The late British theologian Colin Gunton said,
Sin is for the creature to think and act as if it were the creator. But here in Philippians 2 Jesus is godlike precisely in going the other way.
Here Jesus empties himself even of his divinity to become a servant, “a man for others” as Dietrich Bonheoffer described him.
And it is this humility, this self-emptying, this relinquishing of privilege, that Paul wants the church in Philippi to emulate. He writes them to “let the same mind be among you that was in Christ Jesus.”
The church in Philippi was having one of those squabbles that have been known to happen in congregations, even in our own time. Paul admonishes them to get out of their own way, and have the very same mindset as Jesus, the mindset that let him to empty himself, and in humility take the form of a servant, the mindset that ultimately led to his death on the cross.
But it’s not so easy to have the same mindset as Jesus. Remember those WWJD bracelets, that stood for “what would Jesus do?” Some people criticized those WWJD bracelets for being overly simplistic. Because asking, “What would Jesus do? doesn’t really solve the problem. It usually isn’t that hard to know what Jesus would do. People talk about the hard passages in the Bible, and there are some, but the parts that really challenge and convict me aren’t the parts I don’t understand, but the parts I do. “Love your enemies.” “Freed the hungry.” “Welcome the stranger.” “Share your possessions.” “Turn the other cheek.” “Take up your cross and follow me.” Just to name a few.
So the hard part, after you figure out what Jesus would do, is doing it.
To “practice what we preach,” to “walk the walk as well as talk the talk” is where we pretty consistently fail, and why we need grace and forgiveness to keep trying. And the good news is that is exactly what we get from our God, grace and forgiveness.
In the cross of Jesus Christ, God does for us what we cannot do for ourselves, and saves us from ourselves, among other things, such as sin and death.
All ministers, you and me, lay or ordained, even Rebecca, fail at being consistently Christ-like. But the wisest ministers know that our ministry is at its most faithful when we realize that it is not about us, when we get out of our own way, as Jesus did, to be a servant, as he was a servant, to serve as he served, to love as he loved, and to be a person for others.

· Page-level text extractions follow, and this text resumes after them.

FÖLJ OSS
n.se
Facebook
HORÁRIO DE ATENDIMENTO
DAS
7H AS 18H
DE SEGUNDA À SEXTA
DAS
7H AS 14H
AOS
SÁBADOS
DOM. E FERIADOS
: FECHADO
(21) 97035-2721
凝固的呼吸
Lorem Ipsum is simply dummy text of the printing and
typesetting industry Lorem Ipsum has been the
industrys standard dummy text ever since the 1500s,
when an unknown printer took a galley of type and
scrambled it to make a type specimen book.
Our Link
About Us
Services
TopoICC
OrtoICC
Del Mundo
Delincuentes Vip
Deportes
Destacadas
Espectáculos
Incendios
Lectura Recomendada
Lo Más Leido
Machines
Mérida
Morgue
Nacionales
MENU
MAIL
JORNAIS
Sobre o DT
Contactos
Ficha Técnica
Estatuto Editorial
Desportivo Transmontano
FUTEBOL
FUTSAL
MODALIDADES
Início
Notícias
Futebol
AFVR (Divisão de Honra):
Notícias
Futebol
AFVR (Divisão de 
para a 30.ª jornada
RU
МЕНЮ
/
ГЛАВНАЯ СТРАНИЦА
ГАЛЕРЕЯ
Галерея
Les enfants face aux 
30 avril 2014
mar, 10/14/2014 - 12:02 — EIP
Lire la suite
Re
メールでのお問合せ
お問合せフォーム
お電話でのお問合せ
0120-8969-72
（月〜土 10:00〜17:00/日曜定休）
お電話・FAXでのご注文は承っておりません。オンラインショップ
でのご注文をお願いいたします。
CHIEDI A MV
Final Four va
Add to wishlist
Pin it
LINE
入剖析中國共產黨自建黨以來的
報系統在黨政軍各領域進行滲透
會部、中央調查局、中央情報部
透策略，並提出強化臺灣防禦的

And here’s the beautiful thing: if you follow this recipe you don’t really lose yourself at all, you will actually find yourself. Only the empty can be filled with the new life God wants for us. Jesus said, “I came that you might have life, and have it in abundance.” (John 10:10)

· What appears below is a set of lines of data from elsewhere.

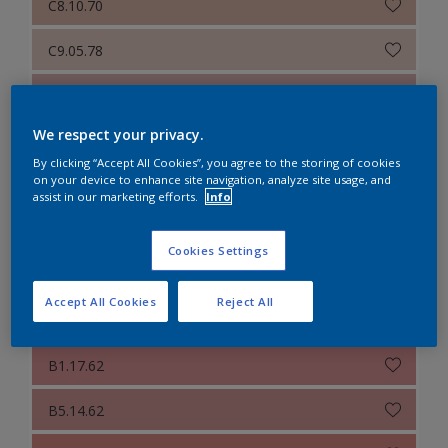
C8.10.70
C9.05.78
B1.08.72
We respect your privacy.
B7.04.83
By clicking “Accept All Cookies”, you agree to the storing of cookies
on your device to enhance site navigation, analyze site usage, and
Z8.15.49
assist in our marketing efforts.
Info
A0.05.75
Cookies Settings
A5.16.41
Accept All Cookies
Reject All
A6.07.70
B1.17.62
B5.14.62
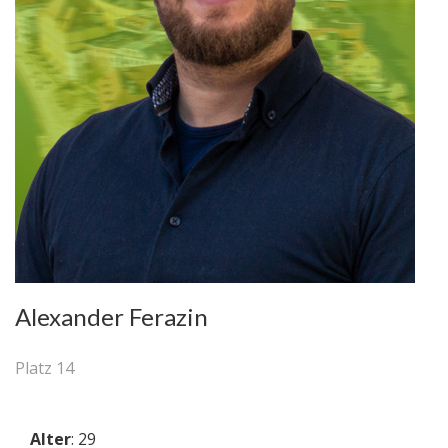
Alexander Ferazin
Platz 14
Alter
: 29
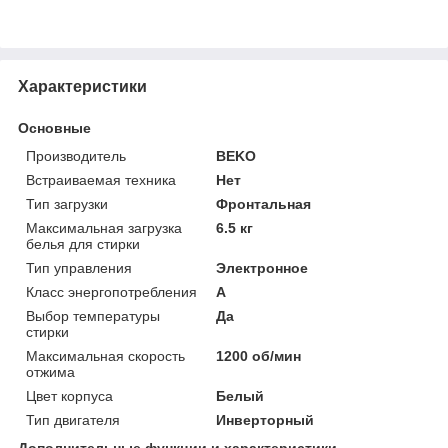
Характеристики
Основные
Производитель
BEKO
Встраиваемая техника
Нет
Тип загрузки
Фронтальная
Максимальная загрузка
6.5 кг
белья для стирки
Тип управления
Электронное
Класс энергопотребления
A
Выбор температуры
Да
стирки
Максимальная скорость
1200 об/мин
отжима
Цвет корпуса
Белый
Тип двигателя
Инверторный
Дополнительные функции и характеристики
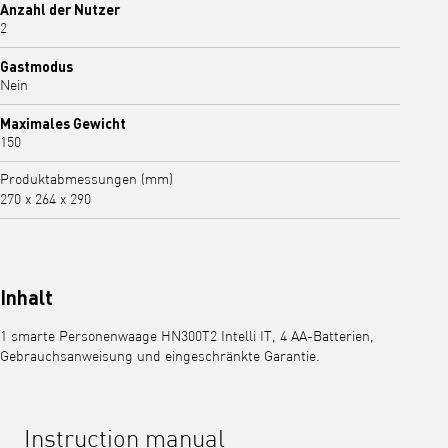
Anzahl der Nutzer
2
Gastmodus
Nein
Maximales Gewicht
150
Produktabmessungen (mm)
270 x 264 x 290
Inhalt
1 smarte Personenwaage HN300T2 Intelli IT, 4 AA-Batterien,
Gebrauchsanweisung und eingeschränkte Garantie.
Instruction manual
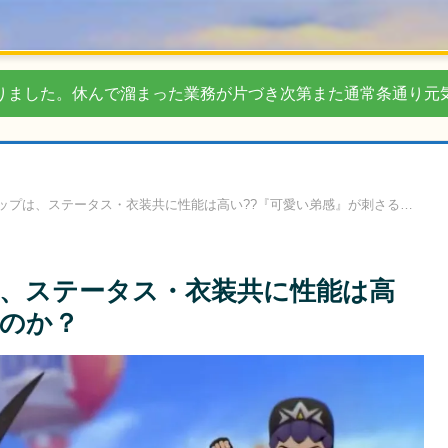
りました。休んで溜まった業務が片づき次第また通常条通り元
ップは、ステータス・衣装共に性能は高い??『可愛い弟感』が刺さる…
、ステータス・衣装共に性能は高
…のか？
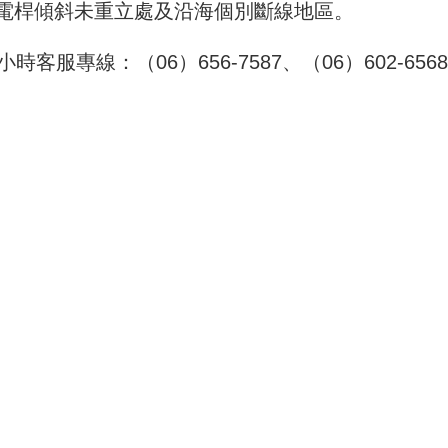
電桿傾斜未重立處及沿海個別斷線地區。
服專線：（06）656-7587、（06）602-656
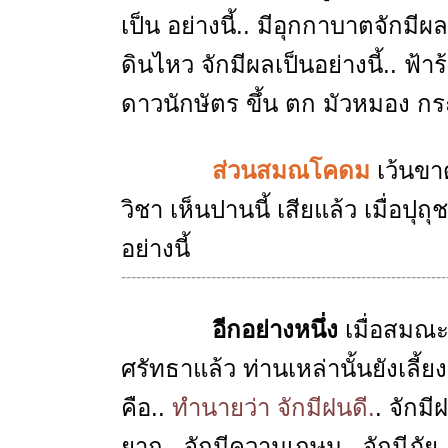
เป็น อย่างนี้.. มีอุกกาบาตจักมีผล
ดินไหว จักมีผลเป็นอย่างนี้.. ฟ้า
ดาวนักษัตร ขึ้น ตก มัวหมอง กระจ
ส่วนสมณโคดม
เว้นขา
วิชา เห็นปานนี้ เสียแล้ว เมื่อ
อย่างนี้
-----------------------------------------------------------------
อีกอย่างหนึ่ง
เมื่อสมณ
ศรัทธาแล้ว ท่านเหล่านั้นยังเลี้
คือ..
ทำนายว่า จักมีฝนดี.
. จักม
ยาก ..จักมีความเกษม.. จักมีภัย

Because this self- emptying doesn’t mean we lose our personalities or our personal identities. On the contrary, when our love bends toward God and others, as those sunflowers bend toward the sun, when we lose ourselves in service, when we live for others, we are most ourselves, our own true best selves as God intended us to be.
Just as Jesus’ exalted lordship is ultimately revealed in his humble servant-hood.

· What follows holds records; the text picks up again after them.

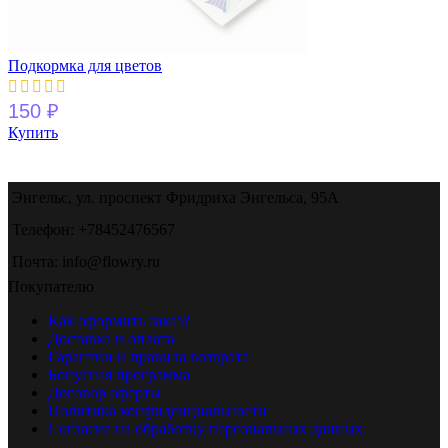
Подкормка для цветов
150
₽
Купить
Энгельс, ул. проспект Фридриха Энгельса, 95А
Телефон: +78452476567
Почта: info@flowry.ru
Покупателю
Как оформить заказ?
Доставка и оплата
Гарантии и правила возврата
Бонусная программа
Договор оферты
Политика конфиденциальности
Согласие на обработку персональных данных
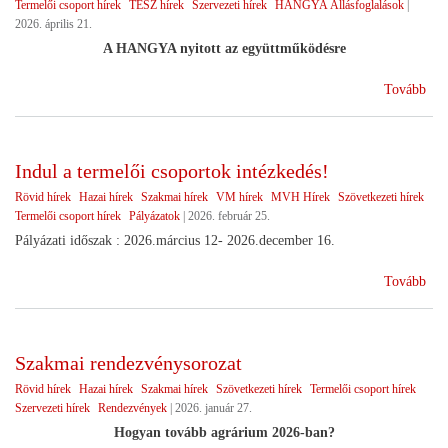
Termelői csoport hírek
TÉSZ hírek
Szervezeti hírek
HANGYA Állásfoglalások
|
2026. április 21.
A HANGYA nyitott az együttműködésre
(Vá
Tovább
utá
Indul a termelői csoportok intézkedés!
Rövid hírek
Hazai hírek
Szakmai hírek
VM hírek
MVH Hírek
Szövetkezeti hírek
Termelői csoport hírek
Pályázatok
|
2026. február 25.
Pályázati időszak : 2026.március 12- 2026.december 16.
(In
Tovább
a
ter
cso
Szakmai rendezvénysorozat
int
Rövid hírek
Hazai hírek
Szakmai hírek
Szövetkezeti hírek
Termelői csoport hírek
Szervezeti hírek
Rendezvények
|
2026. január 27.
Hogyan tovább agrárium 2026-ban?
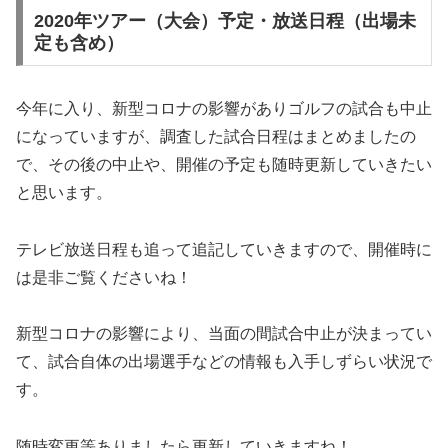
2020年ツアー（大会）予定・放送日程（出場未
定も含め）
今年に入り、新型コロナの影響がありゴルフの試合も中止
になっていますが、調査した試合日程はまとめましたの
で、その後の中止や、開催の予定も随時更新していきたい
と思います。
テレビ放送日程も追って追記していきますので、開催時に
は是非ご覧くださいね！
新型コロナの影響により、当面の間試合中止が決まってい
て、試合自体の出場選手などの情報も入手しずらい状況で
す。
随時変更等ありましたら更新していきますね！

Let us listen to it again:
“Let the same mind be in you that was in Christ Jesus,
who, though he was in the form of God,
did not regard equality with God
as something to be exploited,
but emptied himself,
taking the form of a servant
being born in human likeness.
And being found in human form,
he humbled himself
and became obedient to the point of death—
even death on a cross.
Therefore God also highly exalted him
and gave him the name
that is above every name,
so that at the name of Jesus
every knee should bend,
in heaven and on earth and under the earth,
and every tongue should confess
that Jesus Christ is Lord,
to the glory of God the Father.”
And let the people say: Amen.
I preached this sermon at the Ordination of my daughter, Rebecca Megan Floyd, on June 9, 2013, at the Green’s Farms Congregational Church, UCC, in Westport, Connecticut.